Qui suis-je ?
D’aussi loin que je me souvienne, l’écriture a toujours été, pour moi , une manière d’exprimer mon indignation, ma peine.
Les sujets qui suscitaient ces émois chez moi, étaient variés.
Ainsi, mes premiers écrits datent de 1995 et étaient déjà le témoin de ma colère envers ce monde, à travers le film “La poursuite impitoyable” avec Marlon Brando, Robert Redford, Jane Fonda…
Le Réalisateur Arthur Penn y dénonce avec force, les travers de la société américaine : racisme, lâcheté, égoïsme…
Ce film qui date de 1966 est un formidable exemple de la couardise de L’Homme qui est un thème récurrent dans mes livres.
J’avais vingt-deux ans et écrire pour moi était, déjà, une façon naturelle de crier ma colère.
Mais, personne n’avait connaissance de ces épanchements.
Au fil du temps, j’ai reporté mes échecs, mes peines de cœur sur des cahiers et malheureusement mon inspiration n’a jamais tari… Ecrire m’a, alors, permis de m’alléger de ces poids et de toujours avoir le mot pour rire.
Agent administratif dans un organisme de recouvrement pendant dix-huit ans, la formation infirmière a représenté une renaissance pour la femme idéaliste que je suis.
Mais, j’ai rapidement été confrontée à la réalité du terrain.
En temps qu’étudiante, les stages ont parfois été compliqués, dans la mesure où je me mettais au service des patients vulnérables face aux pleins pouvoirs de certains soignants, aussi bien à l’hôpital que dans la vie quotidienne.
C’est ainsi que dans le prologue d’ “Albator ou la vie à tout prix”, je dénonce la maltraitance infantile dans une crèche hospitalière, alors que j’étais en première année. J’ai choisi de mettre cet épisode de ma vie scolaire en introduction, car c’est cette réflexion naturelle sur la vulnérabilité qui est à l’origine de l’histoire d’Albator. Je ne pouvais rester insensible à la souffrance de celui-ci comme les auxiliaires de puériculture avaient pu détourner le regard devant les agissements de leur collègue malveillante.

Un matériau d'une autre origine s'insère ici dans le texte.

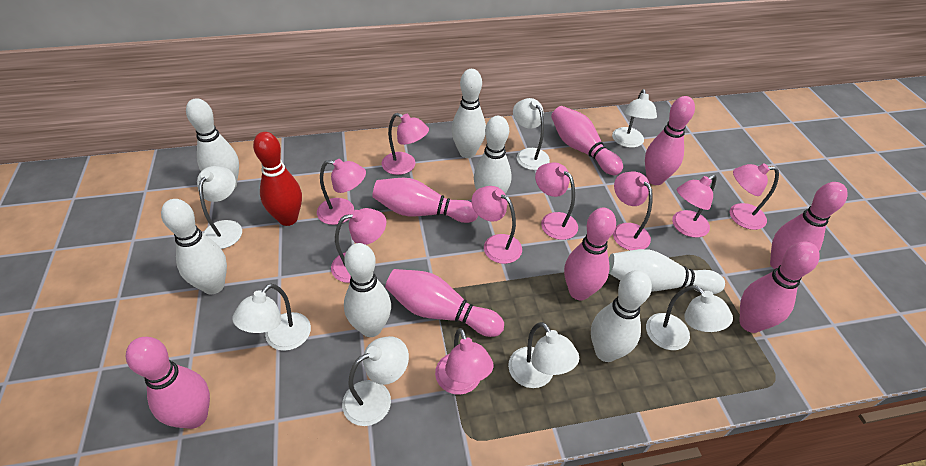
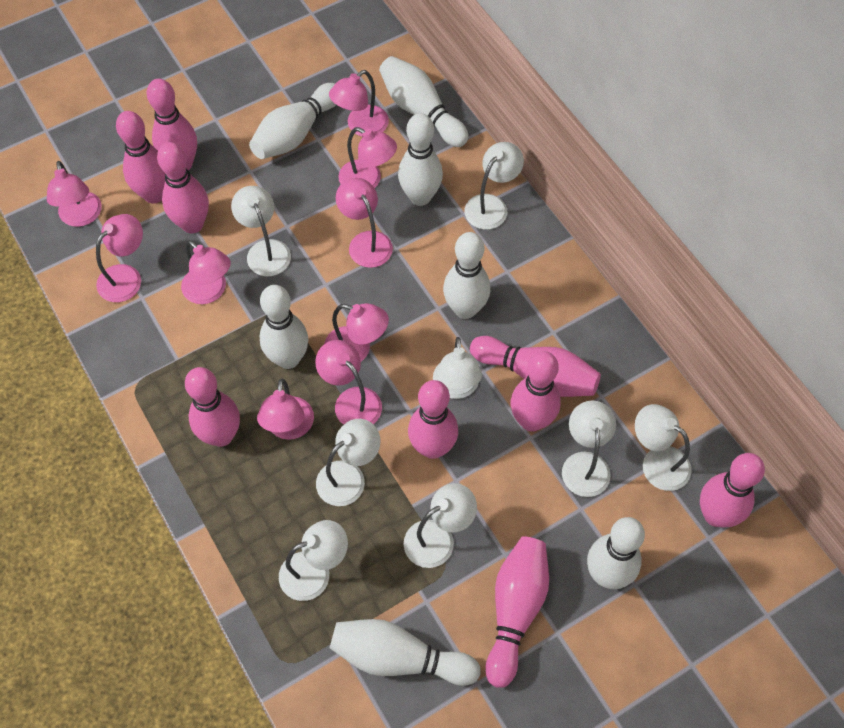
pink bowling pin: 8 -> 9
red bowling pin: 1 -> 0
white lamp: 7 -> 8

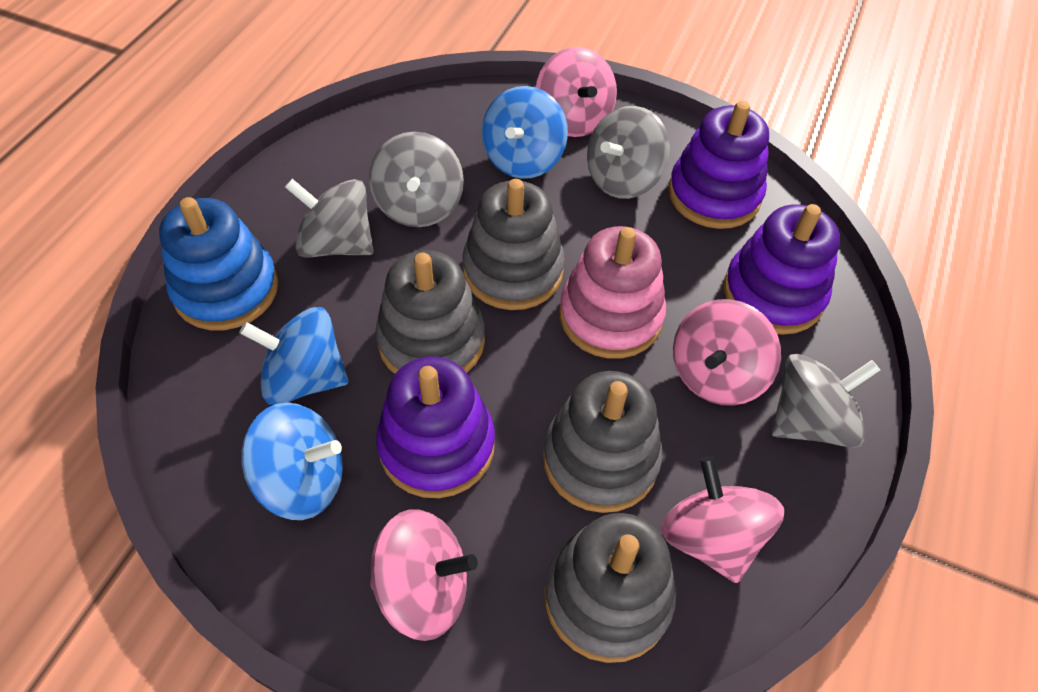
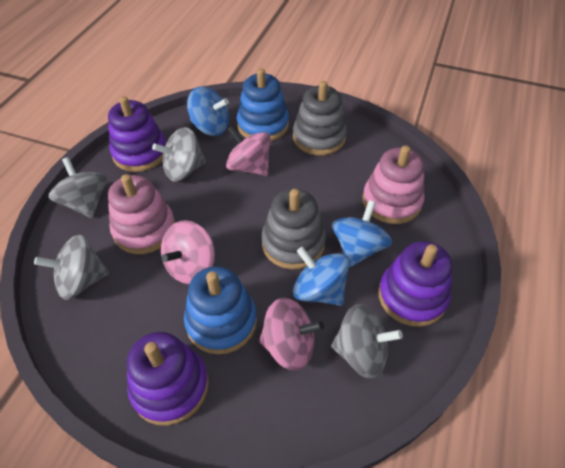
blue stacking toy: 1 -> 2
grey stacking toy: 4 -> 2
pink spinning top: 4 -> 3
pink stacking toy: 1 -> 2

J’étais en troisième année lorsque je me suis battue, bec et ongles pour mon futur compagnon et force était de constater que le dysfonctionnement mis au grand jour sur le lieu de vie de ces enfants n'avait jamais quitté mon esprit.
Le choix du sujet de mon mémoire allait dans ce sens et est devenu une extension sur mon quotidien : “L’intérêt du soin relationnel dans la prise en charge infirmière”.
J’ai d’ailleurs fait apparaître ce devoir en annexe de mon livre “Trois ans et plus si affinités…”. J’y raconte mes désillusions sur le métier de 2017 à 2020, avec, au final, le bonheur, la joie inespérée de trouver un service qui me correspond et véhicule les valeurs auxquelles j’aspire.
Tout ceci me pousse à la conclusion que je continue, jour après jour, à répondre à la question de recherche de mon mémoire : “En quoi la motivation de l’infirmière dans le recours au soin relationnel influence-t-elle le maintien d’une relation symétrique avec un patient non communiquant ?”. La relation symétrique étant une relation d’égalité et s’opposant à la relation asymétrique, par définition une relation de pouvoir. Un patient non communicant étant une personne ne parlant pas la même langue que nous ou n’utilisant pas les mêmes codes que nous, ou encore une personne polyhandicapée, un jeune enfant… tout autant de personnes vulnérables qui mettent bien en évidence les jeux de pouvoir et d’abus qui peuvent être exercés par un soignant.
J’ai trouvé une réponse partielle dans mon dévouement à Albator qui ne pouvait crier sa douleur et son mal-être. Le lapin utilise à titre de codes, des messages posturaux que j’ai dû apprendre et déchiffrer. J’ai dû sortir de ma zone de confort pour le considérer dans toute sa différence : altérité, humanitude…
Parfois, l’idée d’une éventuelle hypersensibilité chez moi m’effleure. Mais lorsque je vois toutes les voix qui tentent de s’élever autour de moi pour dénoncer les maltraitances humaines ou animales, je me dis que rien n’est perdu.
Alors, je souris et j’espère encore et encore que mes livres ne seront pas une goutte d’eau dans l’océan, qu’ils feront renaître la banquise et les plages qui s’amenuisent.